At first, the community project helped Roberts focus on something positive while so much of her family’s life changed, but then it became more.
Roberts enlisted the help of the Seattle Unity men’s group to construct the labyrinth, but their response was not what she expected at all—they didn’t want to simply help her with the labyrinth, they wanted to help Roberts herself. They helped with home projects that were added to Roberts’ to-do list when she remodeled her house for her husband’s wheelchair.
“Every major step, Seattle Unity has been there and supported me,” Roberts said. “They’re like the wind beneath my wings.”
The labyrinth isn’t the only project Roberts took on at Seattle Unity. She also was a part of developing the Umoja spirit group—a group that embraces diversity and inclusion.
Umoja’s initial goal was to make BIPOC community members feel included and educate others on BIPOC history, but Roberts was blown away with just how effective Umoja has been.
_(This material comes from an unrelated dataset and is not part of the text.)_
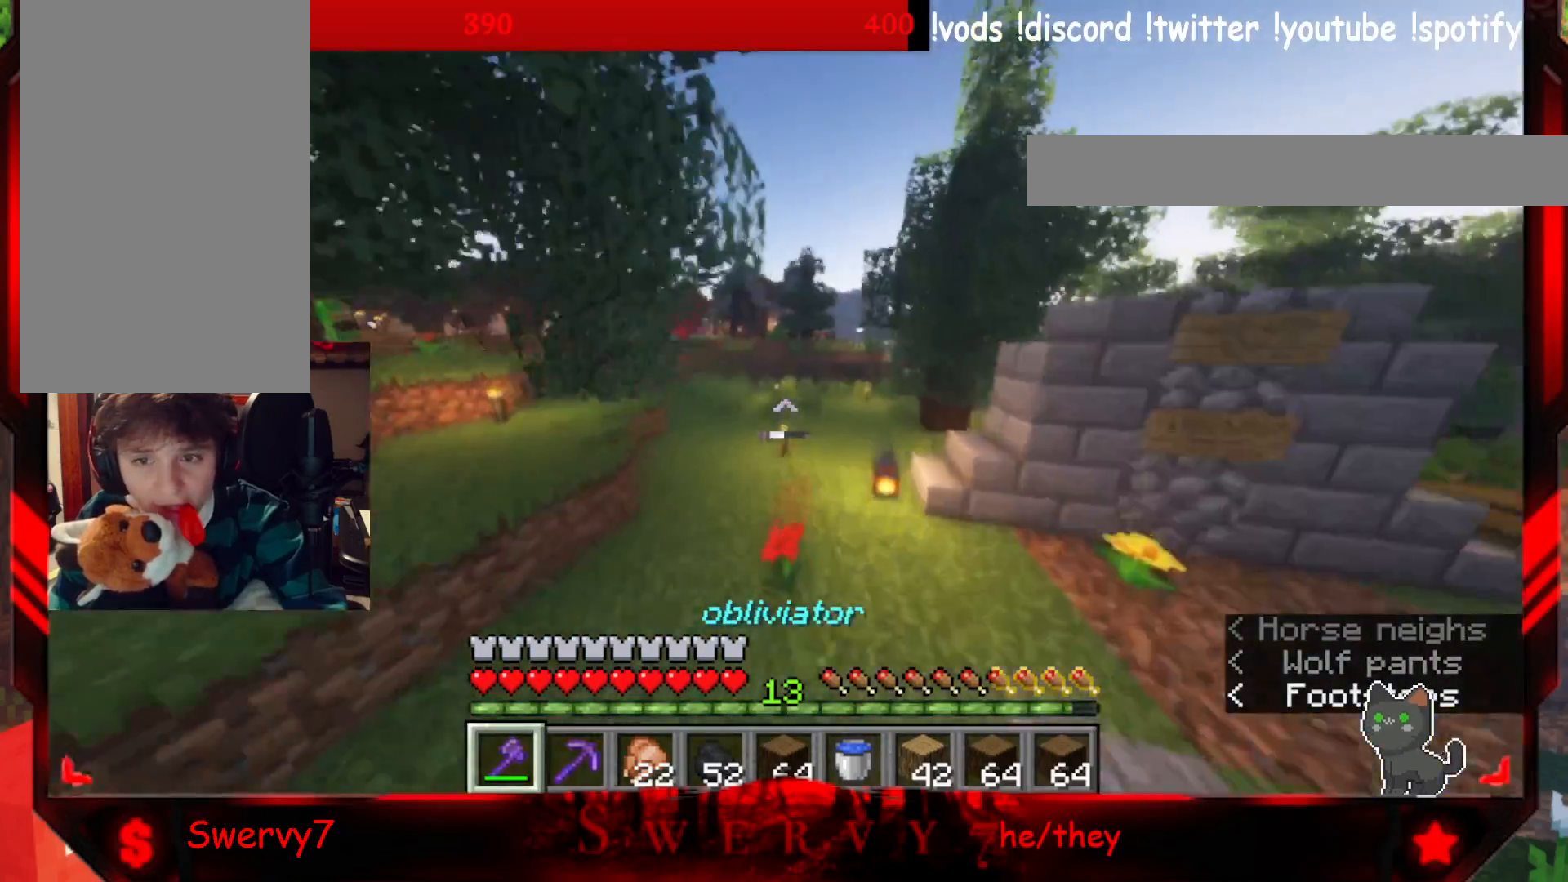
{"keys": ["w"], "mouse": [], "events": []}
Kwanzaa has been incorporated as part of Seattle Unity’s services.
“The way I feel about Seattle Unity is that I feel cherished, and I cherish the community,” Roberts said. “I feel valued, and I value Seattle Unity.”
Seattle Unity is not Roberts first experience in a spiritual community, but she feels like she’s always left with something to grapple with from lessons at Seattle Unity.
“I felt there was something to chew on all week—and that was the lesson,” Roberts said. “I felt intellectually challenged with some real food for spiritual thought.”
Moving forward, Roberts is looking forward to using the new building and hopes to attract more young community members to Seattle Unity.
“I’m looking forward to Seattle Unity moving into the future,” Roberts said. “I don’t know what that looks like—it’s going to be fun to see it evolve and unfold on its own—but I sure want to be in the center of it.”